Car sharing gains traction
The concept of letting drivers with intermittent transportation needs share vehicles instead of owning them has gained steady momentum since Zipcar began popularizing the practice in 1999. Since then, the Avis-owned company has influenced a growing movement.
Besides Zipcar, there are now several firms offering communities consumer-access to fleets of automobiles for errands, day trips or whatever, for an hour, a day or longer.
City CarShare, Getaround, MINT, I-GO Cars and RelayRides are just a few of the companies joining the bandwagon. And besides serving metropolitan regions, car share services are enjoying success on college campuses across the nation — enough success, in fact, that automobile manufacturers are seeing benefits of car sharing applications.
College students are natural prospects, occasionally needing autos but wanting neither the parking nuisance nor the operational costs (maintenance, insurance, depreciation) associated with vehicle ownership.
Students not only fit the profile for car sharing, but are seen by auto manufacturers as viable future prospects for vehicle purchases. Offering their vehicles for car sharing on college campuses is a natural way for automakers to build brand awareness when young customers are ready to buy.
General Motors is the latest to join Ford and Nissan in the car sharing endeavor. G.M.’s Maven service will allow residents of cities and campuses to request use of Chevrolet vehicles via smartphone apps for 6 to 12 dollars per hour.

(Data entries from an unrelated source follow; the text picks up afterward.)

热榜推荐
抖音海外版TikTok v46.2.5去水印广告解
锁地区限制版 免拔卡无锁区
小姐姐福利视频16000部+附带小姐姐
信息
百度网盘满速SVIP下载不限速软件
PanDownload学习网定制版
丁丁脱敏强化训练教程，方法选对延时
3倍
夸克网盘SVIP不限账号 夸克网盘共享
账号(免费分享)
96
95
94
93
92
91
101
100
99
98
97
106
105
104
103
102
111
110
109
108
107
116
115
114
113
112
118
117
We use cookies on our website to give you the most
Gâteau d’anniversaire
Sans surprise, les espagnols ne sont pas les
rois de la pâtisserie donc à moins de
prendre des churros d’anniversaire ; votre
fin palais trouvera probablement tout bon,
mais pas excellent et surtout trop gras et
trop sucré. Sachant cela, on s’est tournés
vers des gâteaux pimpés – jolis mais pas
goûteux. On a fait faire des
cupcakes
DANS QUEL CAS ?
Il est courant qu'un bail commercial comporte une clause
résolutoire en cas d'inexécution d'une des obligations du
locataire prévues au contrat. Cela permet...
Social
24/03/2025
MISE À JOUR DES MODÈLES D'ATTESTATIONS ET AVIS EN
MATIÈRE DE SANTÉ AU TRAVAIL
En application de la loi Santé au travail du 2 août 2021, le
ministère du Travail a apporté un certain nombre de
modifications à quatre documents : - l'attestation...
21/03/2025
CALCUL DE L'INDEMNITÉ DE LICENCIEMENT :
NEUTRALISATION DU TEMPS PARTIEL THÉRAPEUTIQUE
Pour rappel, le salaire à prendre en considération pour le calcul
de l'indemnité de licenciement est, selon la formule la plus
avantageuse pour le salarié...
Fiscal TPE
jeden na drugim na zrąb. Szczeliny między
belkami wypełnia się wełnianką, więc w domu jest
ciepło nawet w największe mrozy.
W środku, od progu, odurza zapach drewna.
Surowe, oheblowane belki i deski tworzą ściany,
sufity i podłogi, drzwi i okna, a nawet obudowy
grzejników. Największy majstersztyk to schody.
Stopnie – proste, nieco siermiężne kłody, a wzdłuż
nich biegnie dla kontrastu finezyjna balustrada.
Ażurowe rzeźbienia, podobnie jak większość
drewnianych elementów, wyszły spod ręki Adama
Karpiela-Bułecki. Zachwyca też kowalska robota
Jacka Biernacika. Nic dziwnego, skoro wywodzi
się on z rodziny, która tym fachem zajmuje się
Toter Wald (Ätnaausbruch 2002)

According to John Irwin, of Automotive News, G.M’s program will begin with vehicles available at 21 parking areas in Ann Arbor, Michigan, home to the University of Michigan campus and the tens of thousands of students, faculty and staff who do not own automobiles.
Nissan’s college car sharing program is a joint-effort with Enterprise CarShare, where Nissan vehicles are made available at 90 colleges nationwide for 5-dollar-per-hour rentals. G.M. and Nissan are competing with Zipcar, which operates on about 500 campuses in the United States. Ford launched its pilot program by providing 1000 Ford vehicles to Zipcar for college campus availability.

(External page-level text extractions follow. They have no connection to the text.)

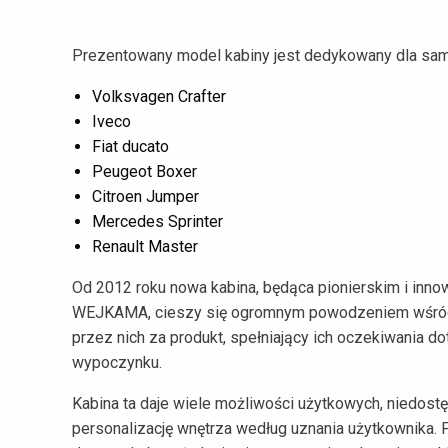
Prezentowany model kabiny jest dedykowany dla sa
Volksvagen Crafter
Iveco
Fiat ducato
Peugeot Boxer
Citroen Jumper
Mercedes Sprinter
Renault Master
Od 2012 roku nowa kabina, będąca pionierskim i in
WEJKAMA, cieszy się ogromnym powodzeniem wśród
przez nich za produkt, spełniający ich oczekiwania 
wypoczynku.
Kabina ta daje wiele możliwości użytkowych, niedost
personalizację wnętrza według uznania użytkownika.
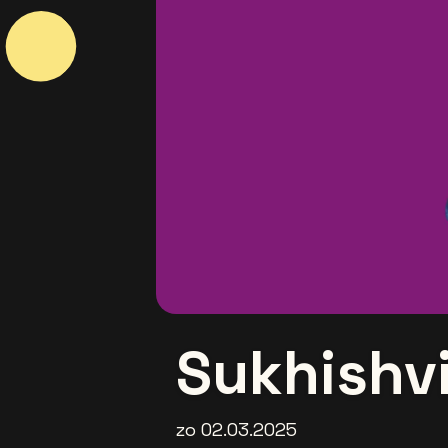
Sukhishvi
zo 02.03.2025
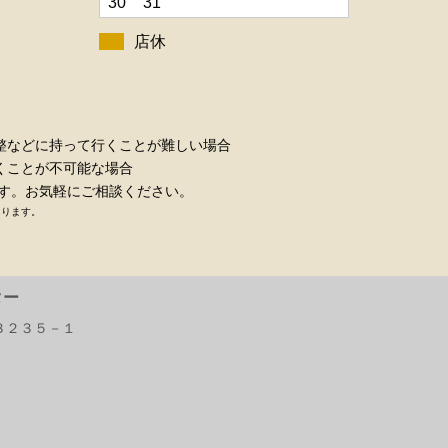
30
31
店休
整などに持って行くことが難しい場合
くことが不可能な場合
す。お気軽にご相談ください。
あります。
ター
３２３５－１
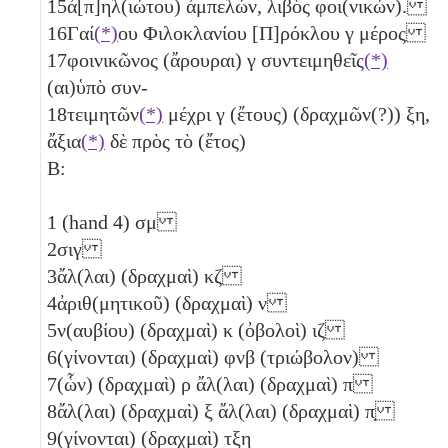
15
ἀ[π]ηλ(ιώτου) ἀμπελών, λιβὸς φοι(νικών).
16
Γαί
(*)
ου Φιλοκλανίου [Π]ρόκλου
γ
μέρος
17
φοινικῶνος (ἄρουραι)
γ
συντειμηθεῖς
(*)
(αι)ὑπὸ συν-
18
τειμητῶν
(*)
μέχρι
γ
(ἔτους) (δραχμῶν(?))
ξη
,
ἄξια
(*)
δὲ πρὸς τὸ (ἔτος)
B:
1
(hand 4)
σμ
2
σιγ
3
ἄλ(λαι) (δραχμαὶ)
κζ
4
ἀριθ(μητικοῦ) (δραχμαὶ)
ν
5
ν(αυβίου) (δραχμαὶ)
κ
(ὀβολοὶ)
ιζ
6
(γίνονται) (δραχμαὶ)
φνβ
(τριώβολον)
7
(ὧν) (δραχμαὶ)
ρ
ἄλ(λαι) (δραχμαὶ)
π
8
ἄλ(λαι) (δραχμαὶ)
ξ
ἄλ(λαι) (δραχμαὶ)
π̣
9
(γίνονται) (δραχμαὶ)
τξη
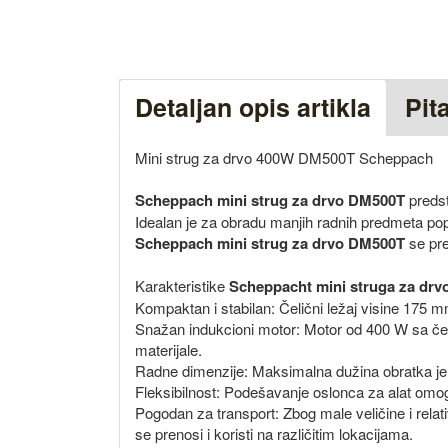
Detaljan opis artikla
Pit
Mini strug za drvo 400W DM500T Scheppach
Scheppach mini strug za drvo DM500T
predsta
Idealan je za obradu manjih radnih predmeta po
Scheppach mini strug za drvo DM500T
se pren
Karakteristike
Scheppacht mini struga za dr
Kompaktan i stabilan: Čelični ležaj visine 175 mm
Snažan indukcioni motor: Motor od 400 W sa četiri
materijale.
Radne dimenzije: Maksimalna dužina obratka j
Fleksibilnost: Podešavanje oslonca za alat omog
Pogodan za transport: Zbog male veličine i relati
se prenosi i koristi na različitim lokacijama.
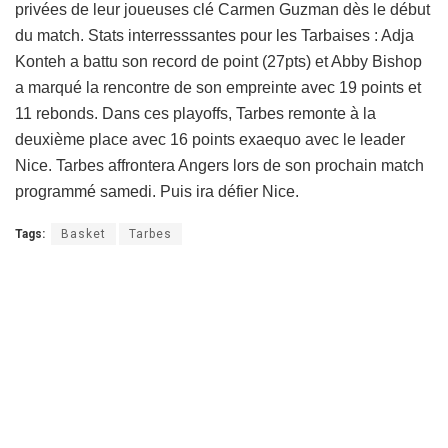
privées de leur joueuses clé Carmen Guzman dès le début
du match. Stats interresssantes pour les Tarbaises : Adja
Konteh a battu son record de point (27pts) et Abby Bishop
a marqué la rencontre de son empreinte avec 19 points et
11 rebonds. Dans ces playoffs, Tarbes remonte à la
deuxième place avec 16 points exaequo avec le leader
Nice. Tarbes affrontera Angers lors de son prochain match
programmé samedi. Puis ira défier Nice.
Tags:
Basket
Tarbes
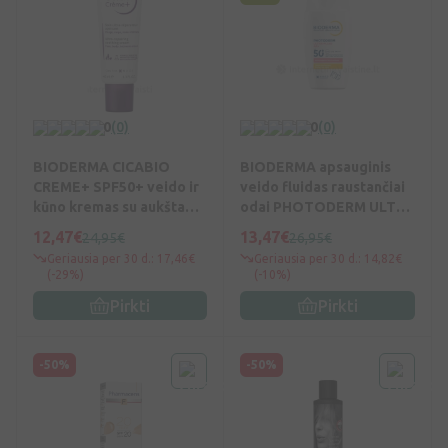
0
(0)
0
(0)
BIODERMA CICABIO
BIODERMA apsauginis
CREME+ SPF50+ veido ir
veido fluidas raustančiai
kūno kremas su aukšta
odai PHOTODERM ULTRA
apsauga nuo saulės , 40
FLUID AR+, SPF50+, 40 ml
12,47€
13,47€
24,95€
26,95€
ml, Vnt
Geriausia per 30 d.: 17,46€
Geriausia per 30 d.: 14,82€
(-29%)
(-10%)
Pirkti
Pirkti
-50%
-50%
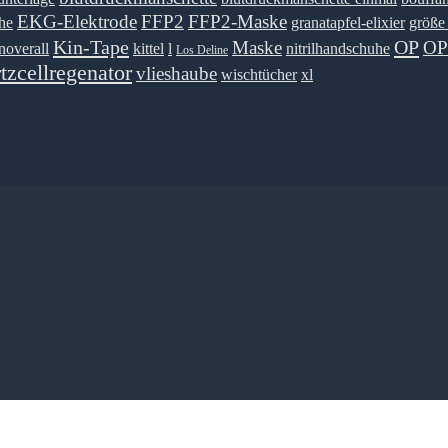
EKG-Elektrode
FFP2
FFP2-Maske
he
granatapfel-elixier
größe
Kin-Tape
OP
Maske
OP
noverall
kittel
l
nitrilhandschuhe
Los Deline
rtzcellregenator
vlieshaube
wischtücher
xl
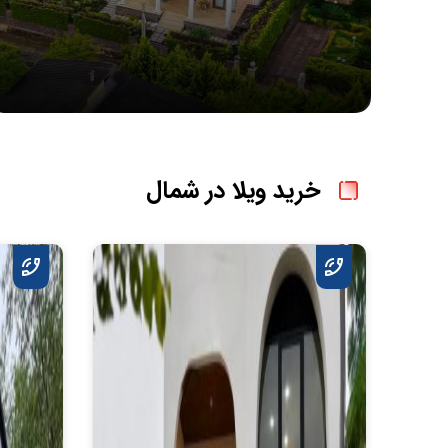
خرید ویلا در شمال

The concept has now reached beyond major cities and huge campuses. Zipcar offers car sharing to students in our local area at Gonzaga and Washington State University.
G.M.’s recent foray is part of a bigger mobility movement being forecast and representing alternatives to personal car ownership. Another example of that is G.M.’s 500 million dollar investment in Lyft, a smaller competitor of the Uber ride service. G.M has also purchased the assets of the shuttered Sidecar, a company that pioneered the routing technology linking smartphone users with drivers of ride services.

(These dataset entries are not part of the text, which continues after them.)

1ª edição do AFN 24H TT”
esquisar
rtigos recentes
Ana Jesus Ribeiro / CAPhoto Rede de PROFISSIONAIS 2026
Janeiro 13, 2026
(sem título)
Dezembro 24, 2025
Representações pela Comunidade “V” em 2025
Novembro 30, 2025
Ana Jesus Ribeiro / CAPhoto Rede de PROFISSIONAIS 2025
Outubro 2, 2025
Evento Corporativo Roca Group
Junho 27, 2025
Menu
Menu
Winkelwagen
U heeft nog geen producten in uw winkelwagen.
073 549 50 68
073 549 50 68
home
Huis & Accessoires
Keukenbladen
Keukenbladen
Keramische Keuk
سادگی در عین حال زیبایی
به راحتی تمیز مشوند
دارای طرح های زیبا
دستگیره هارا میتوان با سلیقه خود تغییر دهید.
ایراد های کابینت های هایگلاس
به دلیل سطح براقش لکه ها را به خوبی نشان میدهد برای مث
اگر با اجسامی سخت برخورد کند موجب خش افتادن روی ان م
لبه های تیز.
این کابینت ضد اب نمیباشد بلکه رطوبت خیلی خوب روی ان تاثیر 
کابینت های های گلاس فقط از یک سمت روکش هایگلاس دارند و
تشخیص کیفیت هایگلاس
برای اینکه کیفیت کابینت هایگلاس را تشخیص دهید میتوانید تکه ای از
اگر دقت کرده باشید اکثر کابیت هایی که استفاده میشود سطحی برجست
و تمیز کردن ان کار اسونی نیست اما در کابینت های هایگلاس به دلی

Typical of any car sharing service, Zipcar’s 4 steps for users are: Join, reserve, unlock and drive. After online application approval, cars are simply reserved, driven as needed (gasoline and insurance included), then returned to the designated parking spot from which they were picked up. A permanent “Zipcard” or mobile app allows drivers to unlock the reserved vehicle, which also contains a visor-affixed gas card for fuel purchases.
Kelly Blue Book analyst Jack Nerad claims the “jury is still out” as to whether car sharing and ride sharing will become the predominant way for young “millennials” and others to get around, but it’s a good bet for automakers to get on board.
I think it’s a great way for manufacturers to expose potential buyers to their cars by physically placing students and other young people in the drivers’ seats of their products. A classic win-win scenario!